> **Task statement**: The data below contains pictures, which are to be skipped; the lines starting at the line with "July 31, 2026" and ending at the line with "solutions at reduced" are to be output exactly, both ends included.

> **Exercise input**:
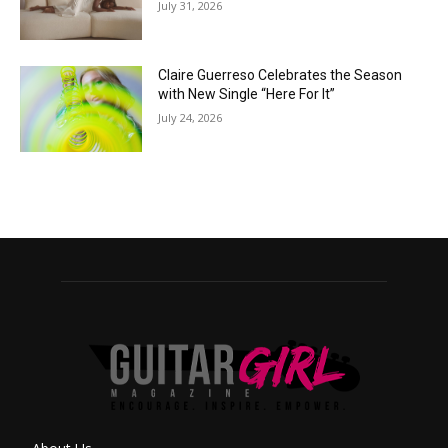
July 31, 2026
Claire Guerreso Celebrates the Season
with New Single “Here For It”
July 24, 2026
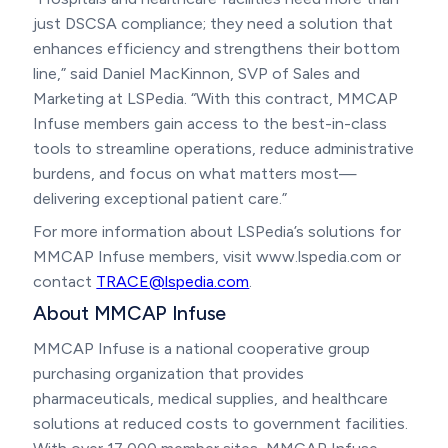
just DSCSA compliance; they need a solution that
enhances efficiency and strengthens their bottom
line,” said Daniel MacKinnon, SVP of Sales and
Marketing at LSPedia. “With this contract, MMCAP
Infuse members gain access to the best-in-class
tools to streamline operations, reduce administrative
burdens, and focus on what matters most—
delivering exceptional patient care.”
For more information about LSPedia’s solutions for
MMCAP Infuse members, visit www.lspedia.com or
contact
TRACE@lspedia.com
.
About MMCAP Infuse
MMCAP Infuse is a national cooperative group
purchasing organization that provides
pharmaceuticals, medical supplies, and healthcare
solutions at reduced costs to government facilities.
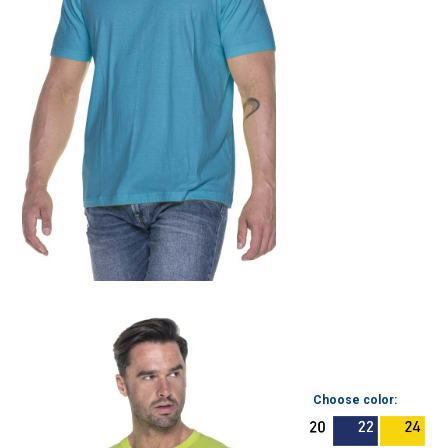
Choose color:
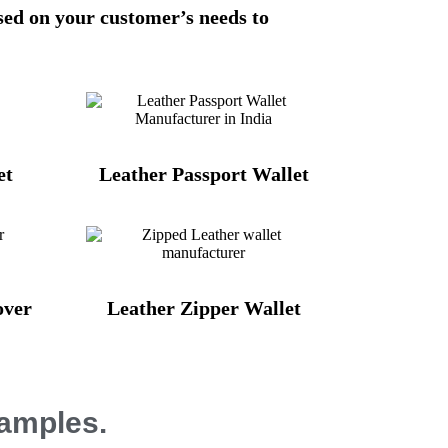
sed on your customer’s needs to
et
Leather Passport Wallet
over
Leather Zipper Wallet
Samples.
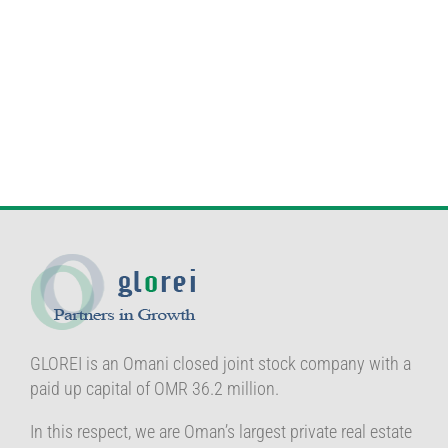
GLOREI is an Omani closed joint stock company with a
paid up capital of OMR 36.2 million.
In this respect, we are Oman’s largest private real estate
* * *
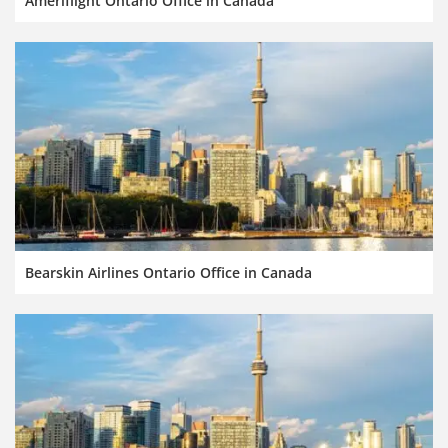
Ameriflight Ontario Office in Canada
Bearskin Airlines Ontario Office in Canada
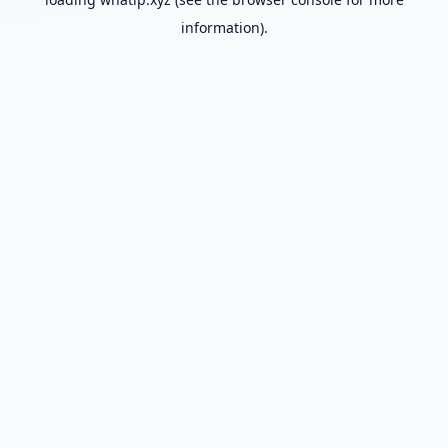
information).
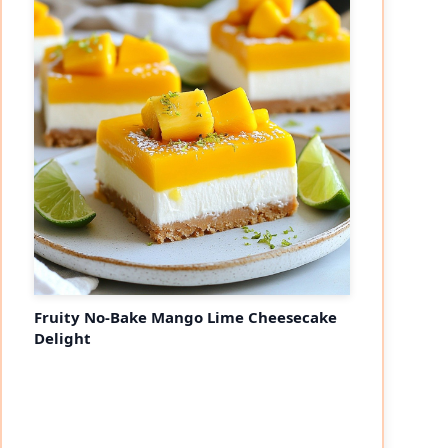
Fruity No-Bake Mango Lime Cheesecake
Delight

> **Response for this exercise**:
July 31, 2026
Claire Guerreso Celebrates the Season
with New Single “Here For It”
July 24, 2026
just DSCSA compliance; they need a solution that
enhances efficiency and strengthens their bottom
line,” said Daniel MacKinnon, SVP of Sales and
Marketing at LSPedia. “With this contract, MMCAP
Infuse members gain access to the best-in-class
tools to streamline operations, reduce administrative
burdens, and focus on what matters most—
delivering exceptional patient care.”
For more information about LSPedia’s solutions for
MMCAP Infuse members, visit www.lspedia.com or
contact
TRACE@lspedia.com
.
About MMCAP Infuse
MMCAP Infuse is a national cooperative group
purchasing organization that provides
pharmaceuticals, medical supplies, and healthcare
solutions at reduced costs to government facilities.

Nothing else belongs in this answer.